Shellfish Essence

This recipe works for lobster, shrimp or prawn, and crayfish shells. Crab shells do not give up much flavor or color and are usually too hard to process. This essence is good for using in cream sauces or for mixing with lemon juice and oils for salad dressings. It can also be mixed with butter to make a shellfish butter. If the shells are not cooked, toss them in hot oil for 5 minutes over medium heat or put them in a 350°F oven for 15 minutes until they are entirely red.
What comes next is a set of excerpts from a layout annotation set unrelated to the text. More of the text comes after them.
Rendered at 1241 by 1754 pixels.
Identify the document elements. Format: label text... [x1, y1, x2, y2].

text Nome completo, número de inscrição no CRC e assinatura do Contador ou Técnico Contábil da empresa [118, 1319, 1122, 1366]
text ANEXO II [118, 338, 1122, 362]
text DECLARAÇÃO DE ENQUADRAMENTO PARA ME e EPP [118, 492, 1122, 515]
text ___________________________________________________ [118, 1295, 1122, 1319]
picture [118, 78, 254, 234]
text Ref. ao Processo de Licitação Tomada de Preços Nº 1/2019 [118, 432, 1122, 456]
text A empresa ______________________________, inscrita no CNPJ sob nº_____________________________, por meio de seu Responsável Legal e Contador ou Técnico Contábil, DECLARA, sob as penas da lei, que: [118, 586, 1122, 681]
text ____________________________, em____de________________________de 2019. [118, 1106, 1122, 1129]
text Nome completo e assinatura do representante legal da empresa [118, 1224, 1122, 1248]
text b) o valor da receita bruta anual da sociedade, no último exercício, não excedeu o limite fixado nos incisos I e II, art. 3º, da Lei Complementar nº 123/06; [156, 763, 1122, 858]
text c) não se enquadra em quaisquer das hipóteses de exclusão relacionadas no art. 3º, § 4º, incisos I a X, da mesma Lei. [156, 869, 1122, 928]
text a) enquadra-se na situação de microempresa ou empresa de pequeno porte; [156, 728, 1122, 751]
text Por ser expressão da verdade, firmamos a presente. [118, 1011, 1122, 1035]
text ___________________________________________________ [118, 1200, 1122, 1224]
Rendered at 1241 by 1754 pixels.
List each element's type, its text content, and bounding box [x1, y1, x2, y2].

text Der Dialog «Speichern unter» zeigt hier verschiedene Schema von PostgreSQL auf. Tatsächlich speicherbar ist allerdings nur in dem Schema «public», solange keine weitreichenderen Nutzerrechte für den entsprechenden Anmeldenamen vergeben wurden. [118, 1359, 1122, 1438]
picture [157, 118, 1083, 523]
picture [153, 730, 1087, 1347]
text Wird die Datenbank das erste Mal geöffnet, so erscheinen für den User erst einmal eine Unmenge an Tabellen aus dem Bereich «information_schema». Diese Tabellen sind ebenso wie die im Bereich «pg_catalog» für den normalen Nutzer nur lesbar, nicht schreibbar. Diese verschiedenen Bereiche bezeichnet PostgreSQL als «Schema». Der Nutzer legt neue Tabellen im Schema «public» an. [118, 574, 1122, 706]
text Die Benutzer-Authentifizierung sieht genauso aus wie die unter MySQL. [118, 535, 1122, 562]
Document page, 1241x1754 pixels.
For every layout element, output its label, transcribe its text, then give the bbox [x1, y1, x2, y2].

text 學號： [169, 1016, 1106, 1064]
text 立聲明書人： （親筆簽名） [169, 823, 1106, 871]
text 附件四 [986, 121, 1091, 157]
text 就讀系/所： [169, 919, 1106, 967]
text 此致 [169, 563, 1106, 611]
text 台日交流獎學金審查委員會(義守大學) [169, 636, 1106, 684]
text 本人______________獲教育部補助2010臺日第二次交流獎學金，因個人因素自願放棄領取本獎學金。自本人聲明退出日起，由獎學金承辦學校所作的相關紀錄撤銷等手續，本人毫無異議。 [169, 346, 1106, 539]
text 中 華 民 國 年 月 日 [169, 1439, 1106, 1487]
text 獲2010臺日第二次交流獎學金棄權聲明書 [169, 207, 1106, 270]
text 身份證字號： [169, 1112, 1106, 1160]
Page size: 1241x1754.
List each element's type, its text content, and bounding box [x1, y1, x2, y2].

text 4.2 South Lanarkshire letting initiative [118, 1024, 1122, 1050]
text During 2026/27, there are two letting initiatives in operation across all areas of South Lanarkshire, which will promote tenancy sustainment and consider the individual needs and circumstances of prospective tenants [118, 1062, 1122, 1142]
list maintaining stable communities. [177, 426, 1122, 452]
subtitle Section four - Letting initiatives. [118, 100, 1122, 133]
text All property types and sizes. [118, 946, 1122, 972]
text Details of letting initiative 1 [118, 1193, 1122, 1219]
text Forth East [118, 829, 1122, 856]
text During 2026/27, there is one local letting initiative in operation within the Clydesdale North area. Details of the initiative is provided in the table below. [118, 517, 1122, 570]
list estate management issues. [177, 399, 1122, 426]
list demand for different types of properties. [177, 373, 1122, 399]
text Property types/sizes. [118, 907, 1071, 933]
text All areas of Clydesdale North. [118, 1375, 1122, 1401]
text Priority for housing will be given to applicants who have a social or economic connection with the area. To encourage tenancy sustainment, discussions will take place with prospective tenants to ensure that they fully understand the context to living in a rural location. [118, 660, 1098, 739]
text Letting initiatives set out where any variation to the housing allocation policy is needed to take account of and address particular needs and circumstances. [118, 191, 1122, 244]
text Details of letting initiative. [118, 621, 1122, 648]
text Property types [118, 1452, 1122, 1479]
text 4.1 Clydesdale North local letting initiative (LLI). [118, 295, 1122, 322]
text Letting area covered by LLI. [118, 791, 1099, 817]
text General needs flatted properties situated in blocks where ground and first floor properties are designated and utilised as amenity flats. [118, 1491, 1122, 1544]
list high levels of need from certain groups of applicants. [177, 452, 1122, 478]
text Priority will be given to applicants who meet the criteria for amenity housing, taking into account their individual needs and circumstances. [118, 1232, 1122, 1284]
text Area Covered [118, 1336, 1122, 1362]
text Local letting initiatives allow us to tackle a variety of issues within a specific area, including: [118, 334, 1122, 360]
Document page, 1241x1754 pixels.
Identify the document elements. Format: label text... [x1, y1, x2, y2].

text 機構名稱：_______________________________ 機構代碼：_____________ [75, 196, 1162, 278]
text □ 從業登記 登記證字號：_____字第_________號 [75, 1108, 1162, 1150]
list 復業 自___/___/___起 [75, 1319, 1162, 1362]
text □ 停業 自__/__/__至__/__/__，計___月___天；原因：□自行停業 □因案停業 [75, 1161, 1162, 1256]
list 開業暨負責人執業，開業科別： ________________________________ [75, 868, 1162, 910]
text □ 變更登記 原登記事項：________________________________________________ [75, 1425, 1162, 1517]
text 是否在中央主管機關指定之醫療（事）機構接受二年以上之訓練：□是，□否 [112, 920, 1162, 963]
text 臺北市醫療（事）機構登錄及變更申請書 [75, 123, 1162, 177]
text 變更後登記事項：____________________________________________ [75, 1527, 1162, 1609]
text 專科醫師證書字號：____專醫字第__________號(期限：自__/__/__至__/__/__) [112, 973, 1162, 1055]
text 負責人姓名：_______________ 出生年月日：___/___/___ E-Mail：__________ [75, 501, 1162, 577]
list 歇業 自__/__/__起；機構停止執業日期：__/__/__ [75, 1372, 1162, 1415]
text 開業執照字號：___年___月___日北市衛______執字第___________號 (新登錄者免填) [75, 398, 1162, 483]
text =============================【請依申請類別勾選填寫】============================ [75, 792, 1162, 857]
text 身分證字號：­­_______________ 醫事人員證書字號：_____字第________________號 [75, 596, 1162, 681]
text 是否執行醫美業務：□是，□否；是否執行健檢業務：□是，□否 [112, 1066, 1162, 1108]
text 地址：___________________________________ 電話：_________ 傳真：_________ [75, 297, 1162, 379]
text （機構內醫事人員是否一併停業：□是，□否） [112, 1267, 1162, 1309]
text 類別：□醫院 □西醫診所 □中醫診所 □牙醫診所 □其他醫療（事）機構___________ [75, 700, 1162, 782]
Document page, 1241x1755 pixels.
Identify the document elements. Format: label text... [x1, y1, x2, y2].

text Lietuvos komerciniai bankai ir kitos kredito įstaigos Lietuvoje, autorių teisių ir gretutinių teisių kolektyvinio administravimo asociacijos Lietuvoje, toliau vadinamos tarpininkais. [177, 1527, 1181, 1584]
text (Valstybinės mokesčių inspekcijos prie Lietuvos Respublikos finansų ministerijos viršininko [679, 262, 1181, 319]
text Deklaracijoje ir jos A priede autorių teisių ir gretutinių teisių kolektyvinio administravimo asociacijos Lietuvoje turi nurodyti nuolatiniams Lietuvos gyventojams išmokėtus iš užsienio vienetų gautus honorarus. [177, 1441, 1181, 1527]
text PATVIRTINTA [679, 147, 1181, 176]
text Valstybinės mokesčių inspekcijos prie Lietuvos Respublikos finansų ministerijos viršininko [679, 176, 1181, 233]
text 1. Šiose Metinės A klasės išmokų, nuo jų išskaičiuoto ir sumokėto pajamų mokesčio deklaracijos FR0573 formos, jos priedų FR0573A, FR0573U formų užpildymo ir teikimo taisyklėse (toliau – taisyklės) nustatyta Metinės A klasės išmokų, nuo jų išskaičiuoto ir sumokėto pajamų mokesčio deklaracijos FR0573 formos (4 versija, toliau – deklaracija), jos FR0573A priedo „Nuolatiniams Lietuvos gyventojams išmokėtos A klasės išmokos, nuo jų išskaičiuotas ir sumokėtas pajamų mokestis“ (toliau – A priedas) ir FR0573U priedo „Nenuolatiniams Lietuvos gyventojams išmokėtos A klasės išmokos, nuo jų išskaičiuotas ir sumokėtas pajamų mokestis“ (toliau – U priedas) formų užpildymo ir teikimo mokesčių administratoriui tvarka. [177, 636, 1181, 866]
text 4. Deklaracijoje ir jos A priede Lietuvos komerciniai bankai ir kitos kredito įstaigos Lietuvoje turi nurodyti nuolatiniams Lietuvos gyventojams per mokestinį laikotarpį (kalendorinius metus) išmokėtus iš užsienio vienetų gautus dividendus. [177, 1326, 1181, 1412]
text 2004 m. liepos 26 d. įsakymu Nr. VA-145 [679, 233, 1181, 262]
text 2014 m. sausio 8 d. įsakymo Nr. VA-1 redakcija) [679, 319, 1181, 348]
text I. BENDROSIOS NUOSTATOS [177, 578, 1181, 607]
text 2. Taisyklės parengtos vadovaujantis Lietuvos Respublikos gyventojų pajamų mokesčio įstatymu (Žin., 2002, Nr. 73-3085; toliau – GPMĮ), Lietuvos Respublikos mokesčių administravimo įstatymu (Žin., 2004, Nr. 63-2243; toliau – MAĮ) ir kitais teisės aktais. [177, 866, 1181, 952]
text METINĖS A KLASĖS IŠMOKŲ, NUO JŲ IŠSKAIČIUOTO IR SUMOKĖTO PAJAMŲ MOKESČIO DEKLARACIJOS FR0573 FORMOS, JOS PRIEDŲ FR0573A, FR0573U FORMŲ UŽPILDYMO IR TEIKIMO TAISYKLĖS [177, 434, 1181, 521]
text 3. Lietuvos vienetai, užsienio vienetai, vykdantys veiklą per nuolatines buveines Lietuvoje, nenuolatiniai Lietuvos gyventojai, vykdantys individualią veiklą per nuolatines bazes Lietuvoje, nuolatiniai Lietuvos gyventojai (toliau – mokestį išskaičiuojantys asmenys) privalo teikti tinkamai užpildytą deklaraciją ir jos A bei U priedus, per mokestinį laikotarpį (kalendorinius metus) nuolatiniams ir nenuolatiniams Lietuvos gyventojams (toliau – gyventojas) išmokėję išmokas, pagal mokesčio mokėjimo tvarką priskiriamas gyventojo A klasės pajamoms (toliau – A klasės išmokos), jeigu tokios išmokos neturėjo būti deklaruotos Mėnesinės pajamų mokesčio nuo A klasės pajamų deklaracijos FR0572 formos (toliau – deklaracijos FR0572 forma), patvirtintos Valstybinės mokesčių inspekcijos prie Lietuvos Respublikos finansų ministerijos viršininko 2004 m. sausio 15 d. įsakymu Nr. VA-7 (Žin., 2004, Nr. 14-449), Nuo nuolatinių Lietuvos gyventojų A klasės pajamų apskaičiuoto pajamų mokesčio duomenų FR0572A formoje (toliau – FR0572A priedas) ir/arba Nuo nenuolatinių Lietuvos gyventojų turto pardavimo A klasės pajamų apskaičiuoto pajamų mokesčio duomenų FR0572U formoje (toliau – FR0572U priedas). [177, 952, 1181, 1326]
  • 4 cups cooked lobster, crayfish, or shrimp shells
  • 4 cups fish stock


Grind the shells in a food processor just enough to break them up. Put them in the bowl of an electric mixer fitted with the dough hook or paddle. Add 1 cup of the fish stock and mix on low speed until the shells are completely broken up in small pieces and the stock in the bowl is red-colored, about 40 minutes. (The long mixing time is necessary to break up the shells gradually and extract the full flavor and color.)

Scrape out all the shells and any essence sticking to the sides of the bowl into a saucepan. Add the remaining fish stock, bring to a boil and then simmer for 15 minutes. Strain completely, pressing down on the shells, reserving the liquid and discarding the shells. Hold or freeze the liquid until necessary.